The Yamagata flu virus is spreading in Germany. You can find out here how dangerous the Yamagata flu really is.
The flu wave will roll through Germany in 2018. In the past few years, most people became infected with influenza viruses that originated from the influenza A strain. The well-known “swine flu” virus, for example, belongs to the influenza A type. The World Health Organization expected again in 2018 that influenza A viruses in particular would circulate and issued a corresponding vaccination recommendation.
But now a flu virus is on the rise that is not covered by the normal trivalent (3-fold) vaccine. Only the more expensive quadruple vaccine, which unfortunately not all health insurers pay for, also covers the virus type Influenza B – for reasons of cost, not everyone received this flu vaccination.
What is the Yamagata Virus?
The Yamagata virus, along with Victoria virus, is a subtype of the influenza B virus strains. Like the influenza A viruses, they can cause real flu. The Yamagata virus was born in the wake of a flu epidemic first noted in Japan in the 1970s and since then has borne the name of the place where it first appeared.
What is so dangerous about the Yamagata virus?

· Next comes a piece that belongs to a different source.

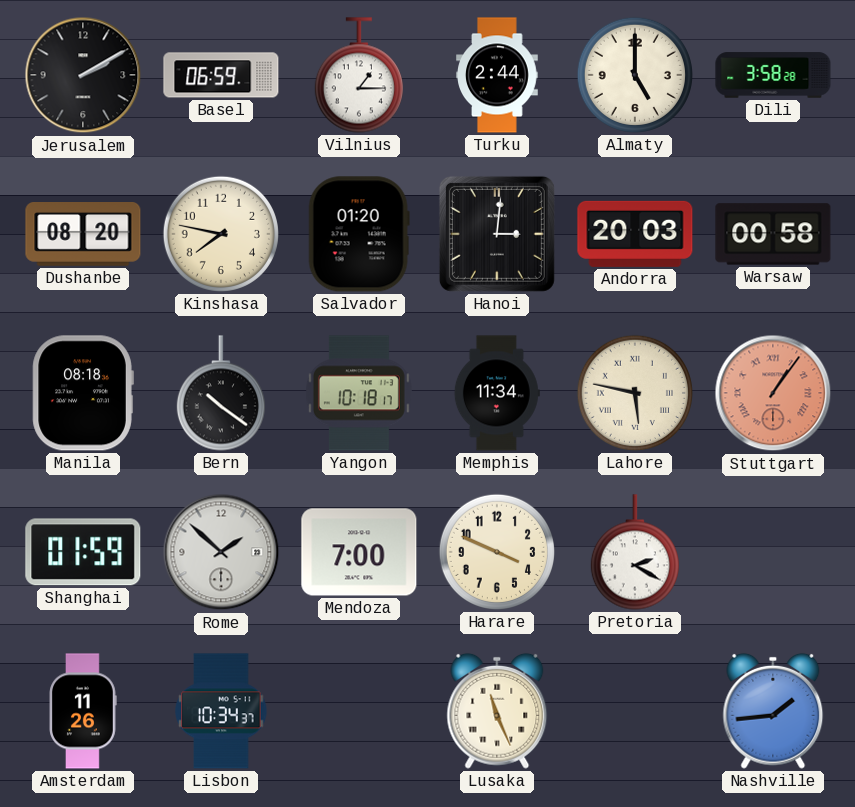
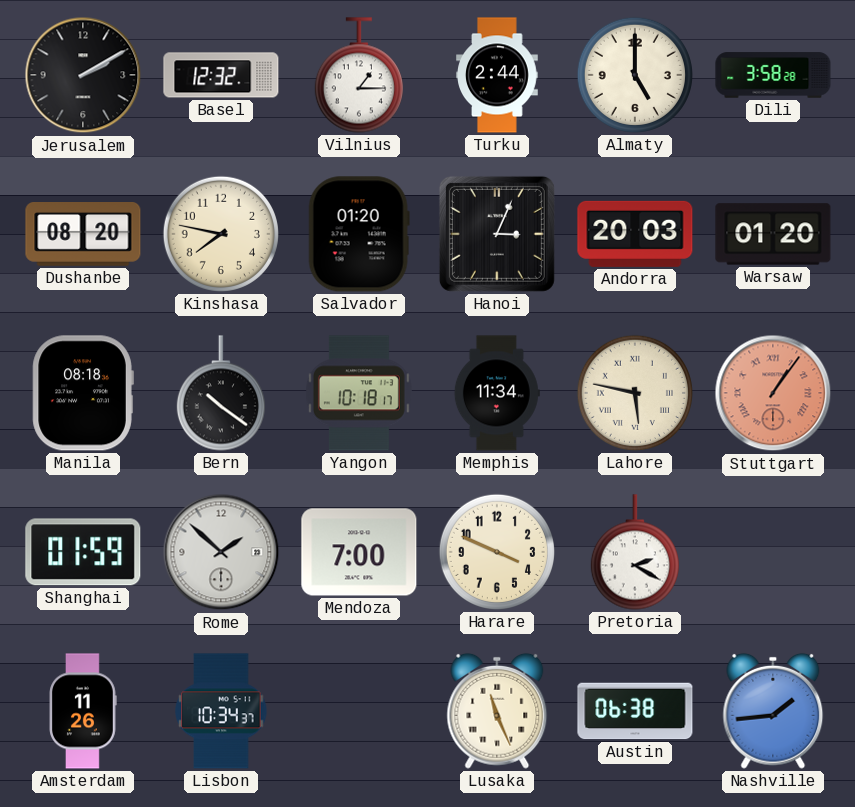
Basel: 06:59 -> 12:32
Hanoi: 3:01 -> 3:04
Warsaw: 00:58 -> 01:20
Austin: none -> 06:38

In short, actually nothing. It’s no more dangerous than most other flu viruses. Like all influenza viruses, the Yamagata virus is very contagious and can be transmitted from person to person even before the onset of acute symptoms. The problem is that in the 2018 flu season, people who have received a flu vaccination will also fall ill. At the beginning of the epidemic, doctors may have assumed it was not flu because of the vaccination. In the meantime, however, it is clear that this year’s vaccination does not provide 100% protection against influenza and that vaccinated people can still get sick.
Influenza Deaths – How Many Are There Really?

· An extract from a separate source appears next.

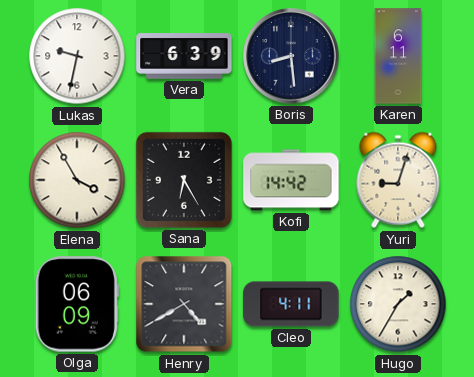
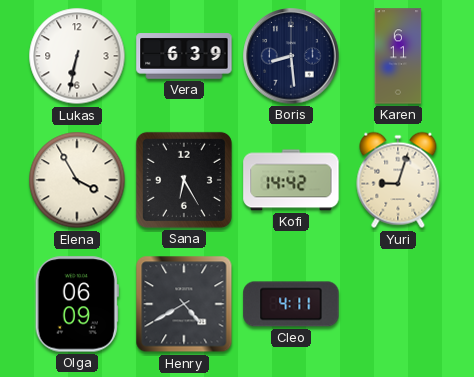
Lukas: 9:32 -> 6:32
Hugo: 1:35 -> none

The good news is that the Yamagata virus does not cause more deaths than most other flu viruses. More than 600 people are known to have died from the flu during the 2017 flu. In the media the language is occasionally from 5,000 to 20,000 flu deaths per year, but medically this is very controversial.
There have already been several waves of flu in history with an enormously increased death rate. At least 25 million people worldwide died of the so-called “Spanish flu” in 1917 – that is more deaths than were caused by the First World War! Presumably the war and the poor supply situation contributed to the severe course of the flu. Many people were also weakened and were therefore less able to fight a flu infection than people with a good constitution in peacetime.
Experts have long feared that avian influenza (“bird flu”), which currently only occurs in birds, will one day make the leap to the human organism and thus trigger the next pandemic. However, the Yamagata virus is not a “killer”.
Death from the flu – who is at risk?
But flu is not to be trifled with. If the course is severe, severe and extremely serious complications are possible, especially in people with a weakened immune system. In particular, the elderly, the chronically ill and small children can die of influenza. That is why the following applies to all flu sufferers: Go to the doctor, because only a doctor can assess how threatening the flu really is for you. If necessary, the doctor will arrange for more intensive medical care. Sick people should also heal themselves thoroughly. On the one hand in order not to infect other people, on the other hand in order to avoid possible long-term consequences from overload – flu is associated with myocarditis and other serious illnesses as a long-term consequence.
However, panic is in no way appropriate – the 2018 flu wave is stronger than usual, but far from an epidemic.
The 2018 flu wave – how you can still protect yourself now
As in every winter, a wave of flu is spreading in Germany this year. You can read here how strong this is currently and how you can best prevent infection.
How can you protect yourself
Because many people are not vaccinated against the flu, the 2018 flu wave can spread almost unhindered. A further complicating factor with the Yamagata virus is that many people shy away from the cost of a quadruple vaccination. There are still some things you can do to protect yourself from the flu infection:
Avoid large crowds
Keep your distance from other people
Wash your hands regularly
Do not drink from someone else’s glasses
Avoid kissing the cheek in greeting
If you follow these rules of conduct, you will minimize the risk of contracting the Yamagata virus and becoming part of the 2018 flu wave.